How to Reduce Personal Bias while Hiring

Every recruiter aims to choose and hire the best employees available for a role. However, hiring decisions can often be affected by unconscious or personal biases. Personal bias means subconscious attitudes that people have concerning other people’s race, gender, wealth, and age. It’s important to note that personal bias isn’t something that’s intentional or malicious. However, it can lead to unfavorable hiring results for certain employees, usually those belonging to minorities and women. Such personal biases can be hard to reveal and can lead to variations in the hiring process. This results in organizational uniformity, rather than diversity. And diversity needs to be promoted, as it not only improves the experience of workers, it also benefits the overall performance of the company. A diverse workforce effectively enhances a company's image as a great place to work. Additionally, diversity already present draws applicants seeking diverse jobs. This ensures a larger pool of good talent to recruit from. Read on for a few ways to reduce personal bias while hiring candidates

1. Educate Recruiting Managers

This may seem obvious, but one of the first and easiest measures is simply to inform the executives about what personal or unconscious bias is. Knowing something about it makes it easier to see where decisions may be clouded. Such awareness can be passed on to the hiring managers using unconscious bias training. Recognizing the issue will take some of its power away and allow those in recruiting positions to consciously challenge and reflect on their subconscious candidate assumptions.

2. Standardize the Recruitment Process

An important part of eliminating unconscious bias includes offering the same opportunity for every work applicant to demonstrate their skill. To ensure that each employee is viewed the same way, it is important that the hiring process is streamlined so that each person goes through the same procedures. However, there is no need to have the same hiring procedure for every position in your company. An entry-level job role doesn’t usually involve the same hiring process as an executive-level position. But when you recruit applicants for a single role, it is important to ensure they are assessed by the same process.

3. Look out for Bias Toward Likeability

Acquaintanceship is soothing and we all like to be surrounded by people who we feel relaxed with. For most people, the ideal candidate is the one they would like, the one they can see themselves hanging out with. But likeability isn't a predictor of how well someone in a given role will do. Structured interviews and a diverse recruiting panel help reduce the possibility of a likeability bias during recruiting. To further eliminate the likeability bias, combine the interview with a skills test or a real-life problem-solving task to give each candidate the best opportunity to show their unique strengths. This puts the emphasis on the candidate's results and not how much you've 'clicked' with them.

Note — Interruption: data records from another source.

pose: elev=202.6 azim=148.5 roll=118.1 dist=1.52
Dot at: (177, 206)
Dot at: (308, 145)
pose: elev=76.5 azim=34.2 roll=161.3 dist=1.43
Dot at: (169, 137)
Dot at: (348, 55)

4. Vary Where You Advertise

If you want to achieve your diversity goals but are wondering why you aren’t getting any good results. Stop doing the same again and again for recruitment processes. Change things up a bit. Brainstorm about how you can diversify your hiring campaign. Try posting jobs on different platforms and ones you usually use. Don't just concentrate on niche pages unique to your industry. Adjust the search criteria to include possible applicants on LinkedIn who may not possess all of the unique work skill sets but have good transferable capabilities. The specific requirements for the position can always be taught. Target job boards at universities and colleges that you would usually hold back from, not all emerging prospects can afford to go to the top colleges.

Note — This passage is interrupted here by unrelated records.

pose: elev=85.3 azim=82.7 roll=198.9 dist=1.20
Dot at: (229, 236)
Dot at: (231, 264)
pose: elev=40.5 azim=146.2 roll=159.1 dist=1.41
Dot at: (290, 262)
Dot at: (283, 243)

5. Try a Blind Review Process

When you don't think the applications can be critically trimmed out, do so blindly. By which we say delete the name, age, and other potentially discriminatory details of the applicant from the resumes before you send them through. This would remove any subconscious prejudice that you may have when assessing the resumes by the number of applicable skills that the applicant holds, and not where they were born. Do you think you don’t hold any personal biases? Research revealed that minorities who had experienced unconscious bias against them 'touched up' their resumes. Shockingly, they earned twice as many calls back as those who did not.

Personal bias will not vanish anytime soon, so the first step to combat its influence is to become more aware of what it is and how it affects hiring decisions. The ultimate outcome of eliminating personal bias is not only to establish fairer hiring practices, but it is also to improve the probability that the candidates you want to recruit will excel at the job.